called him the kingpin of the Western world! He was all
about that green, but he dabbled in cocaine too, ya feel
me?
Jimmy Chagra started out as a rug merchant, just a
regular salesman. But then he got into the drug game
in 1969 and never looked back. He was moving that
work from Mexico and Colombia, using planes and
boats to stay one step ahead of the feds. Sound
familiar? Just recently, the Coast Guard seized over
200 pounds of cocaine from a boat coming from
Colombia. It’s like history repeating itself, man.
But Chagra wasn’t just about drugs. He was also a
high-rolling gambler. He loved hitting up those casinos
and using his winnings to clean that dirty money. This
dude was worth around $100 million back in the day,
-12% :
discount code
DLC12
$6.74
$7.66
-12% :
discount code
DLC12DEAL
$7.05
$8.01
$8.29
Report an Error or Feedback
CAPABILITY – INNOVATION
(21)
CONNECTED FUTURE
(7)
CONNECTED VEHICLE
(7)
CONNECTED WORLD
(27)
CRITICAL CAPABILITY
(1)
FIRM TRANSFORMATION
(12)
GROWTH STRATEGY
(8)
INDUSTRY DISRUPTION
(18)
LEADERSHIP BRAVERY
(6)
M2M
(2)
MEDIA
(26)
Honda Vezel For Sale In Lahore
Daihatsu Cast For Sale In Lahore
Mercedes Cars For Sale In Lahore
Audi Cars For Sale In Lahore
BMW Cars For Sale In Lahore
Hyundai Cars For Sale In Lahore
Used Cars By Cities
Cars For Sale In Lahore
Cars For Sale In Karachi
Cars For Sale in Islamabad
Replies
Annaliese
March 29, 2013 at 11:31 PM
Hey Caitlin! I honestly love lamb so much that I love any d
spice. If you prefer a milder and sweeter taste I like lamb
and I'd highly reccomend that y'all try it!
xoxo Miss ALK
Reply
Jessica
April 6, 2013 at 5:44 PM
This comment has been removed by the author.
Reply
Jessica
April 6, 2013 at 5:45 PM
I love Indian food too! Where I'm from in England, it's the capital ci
=-=-=
WORK ITEM:
Write out every line of the records above, keeping each one identical to how it appears.

RESPONSE BELOW:
called him the kingpin of the Western world! He was all
about that green, but he dabbled in cocaine too, ya feel
me?
Jimmy Chagra started out as a rug merchant, just a
regular salesman. But then he got into the drug game
in 1969 and never looked back. He was moving that
work from Mexico and Colombia, using planes and
boats to stay one step ahead of the feds. Sound
familiar? Just recently, the Coast Guard seized over
200 pounds of cocaine from a boat coming from
Colombia. It’s like history repeating itself, man.
But Chagra wasn’t just about drugs. He was also a
high-rolling gambler. He loved hitting up those casinos
and using his winnings to clean that dirty money. This
dude was worth around $100 million back in the day,
-12% :
discount code
DLC12
$6.74
$7.66
-12% :
discount code
DLC12DEAL
$7.05
$8.01
$8.29
Report an Error or Feedback
CAPABILITY – INNOVATION
(21)
CONNECTED FUTURE
(7)
CONNECTED VEHICLE
(7)
CONNECTED WORLD
(27)
CRITICAL CAPABILITY
(1)
FIRM TRANSFORMATION
(12)
GROWTH STRATEGY
(8)
INDUSTRY DISRUPTION
(18)
LEADERSHIP BRAVERY
(6)
M2M
(2)
MEDIA
(26)
Honda Vezel For Sale In Lahore
Daihatsu Cast For Sale In Lahore
Mercedes Cars For Sale In Lahore
Audi Cars For Sale In Lahore
BMW Cars For Sale In Lahore
Hyundai Cars For Sale In Lahore
Used Cars By Cities
Cars For Sale In Lahore
Cars For Sale In Karachi
Cars For Sale in Islamabad
Replies
Annaliese
March 29, 2013 at 11:31 PM
Hey Caitlin! I honestly love lamb so much that I love any d
spice. If you prefer a milder and sweeter taste I like lamb
and I'd highly reccomend that y'all try it!
xoxo Miss ALK
Reply
Jessica
April 6, 2013 at 5:44 PM
This comment has been removed by the author.
Reply
Jessica
April 6, 2013 at 5:45 PM
I love Indian food too! Where I'm from in England, it's the capital ci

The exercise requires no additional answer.